Thursday, April 4, 2013

Check Out My New Blog!

Hey peeps.
So here's the news. I have a new blog.
This one is super old; I've had it for slightly over three years. So I've decided to leave my old Jr. High aged drama behind and move on to a new blog, on which I can have newer, slightly more mature, and less boy-involved drama. Are you up for it?

Check it out at http://tessaelizabethh.blogspot.com/.

By the way I just want to thank all of my awesome followers, however few of them there are, for supporting me through the years. It really does mean something to me to know that I'm heard, and not completely alone. Anyway. So thanks guys, you're the best out there.

(P.S. Daily Drama will NOT be deleted, but from now on I will be posting on my new blog. I would love for you guys to keep reading! Go bookmark it!)

Monday, April 1, 2013

Song Obsessions: March

I went back to some older songs this month, thanks to Pandora. Love me some Pandora.

Everyday, with every worthless word we get more far away.
The distance between us makes it so hard to stay.
But nothing lasts forever, be honest babe,
It hurts but it may be the only way.
~Nothing Lasts Forever by Maroon 5~

When you're dreaming with a broken heart,
Waking up is the hardest part.
~Dreaming With A Broken Heart by John Mayer~

We spend all our time lying side by side
Going nowhere, it's really something,
Getting busy doing nothing.
~Busy by Olly Murs~

So here's to everything coming down to nothing.
Here's to silence that cuts me to the core.
Where is this going?
Thought I knew for a minute, but I don't anymore.
~Forever and Always (Piano Version) by Taylor Swift~

Thursday, March 28, 2013

Removed

I know it's been two weeks since I've written.

I just posted and removed a post about a crazy girl I met at school. I thought it was pretty funny, but I guess it's potentially offensive. So I don't really have anything else to write this week, but if you are extremely bored and want to read the post you can give me your email and I'll send it to you.

I'll come up with something interesting  to write later.

Friday, March 15, 2013

I'm the One

Sarah's mom called Sarah, Ale, and I down for scripture time before dinner. When we came downstairs to find the table already surrounded by their big family, Ale and I leaned up against the back of the couch. A moment later, Sarah's 9-year-old brother noticed that there was one empty seat next to him. He wanted someone to sit by him, but he couldn't remember our names. "Come sit by me!" he commanded. His mother asked who he was speaking to.
He pointed at Ale and said, "the skinny one."
The world froze for a moment. I'm the fat one. I didn't know how to react. This was a family full of dietitians, all obsessed with being healthy, and there I was, the fat one, just standing there trying to figure out how to react. "HA HA", I laughed a little too loudly. I pulled out my phone, fumbled with it, and put it back in my pocket. The skinny one. The fat one. "I'm sorry, excuse me," I said as I stumbled out of the room and around the corner into the hallway.
I sat on the stairs, breathing deeply and trying desperately not to cry. I just stared at my phone, not knowing what to do or say or where to go. Ale rounded the corner and found me on the stairs, "Are you okay?"
I was clenching my jaw so it wouldn't tremble. "Can we go out onto the porch?" I whispered.
But before we had the chance, Sarah's mom appeared, holding her 9-year-old by the arm. She pulled the three of us into a room and closed the door. "What do you have to say to these girls?" He had nothing to say at all. He didn't lie. He wasn't trying to be rude. She forced an insincere apology out of him while I stood there rubbing my hands together and taking more deep breaths.

» Parts of the exercise
A – Retype the section of the blog posts starting at "This one is" and ending at "you up for it?".
B – Echo the records starting at their very first line and ending at the line that contains "exposure: exposure 2.213", with both of those lines included.

» Records
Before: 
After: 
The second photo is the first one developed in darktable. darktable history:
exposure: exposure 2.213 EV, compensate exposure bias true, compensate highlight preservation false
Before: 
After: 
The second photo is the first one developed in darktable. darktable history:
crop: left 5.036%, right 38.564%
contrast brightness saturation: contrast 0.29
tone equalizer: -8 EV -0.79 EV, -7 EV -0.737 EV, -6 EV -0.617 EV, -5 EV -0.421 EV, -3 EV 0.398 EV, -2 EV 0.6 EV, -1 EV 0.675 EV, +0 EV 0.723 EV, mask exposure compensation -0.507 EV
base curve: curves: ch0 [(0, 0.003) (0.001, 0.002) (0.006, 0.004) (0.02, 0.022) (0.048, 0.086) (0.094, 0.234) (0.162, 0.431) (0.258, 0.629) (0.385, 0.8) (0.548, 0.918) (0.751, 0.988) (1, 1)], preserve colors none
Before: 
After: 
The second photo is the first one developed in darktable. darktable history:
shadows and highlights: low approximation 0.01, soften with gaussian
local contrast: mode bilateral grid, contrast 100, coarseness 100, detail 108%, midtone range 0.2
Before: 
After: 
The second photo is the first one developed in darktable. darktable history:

» Answers per task
A –
This one is super old; I've had it for slightly over three years. So I've decided to leave my old Jr. High aged drama behind and move on to a new blog, on which I can have newer, slightly more mature, and less boy-involved drama. Are you up for it?

B –
Before: 
After: 
The second photo is the first one developed in darktable. darktable history:
exposure: exposure 2.213 EV, compensate exposure bias true, compensate highlight preservation false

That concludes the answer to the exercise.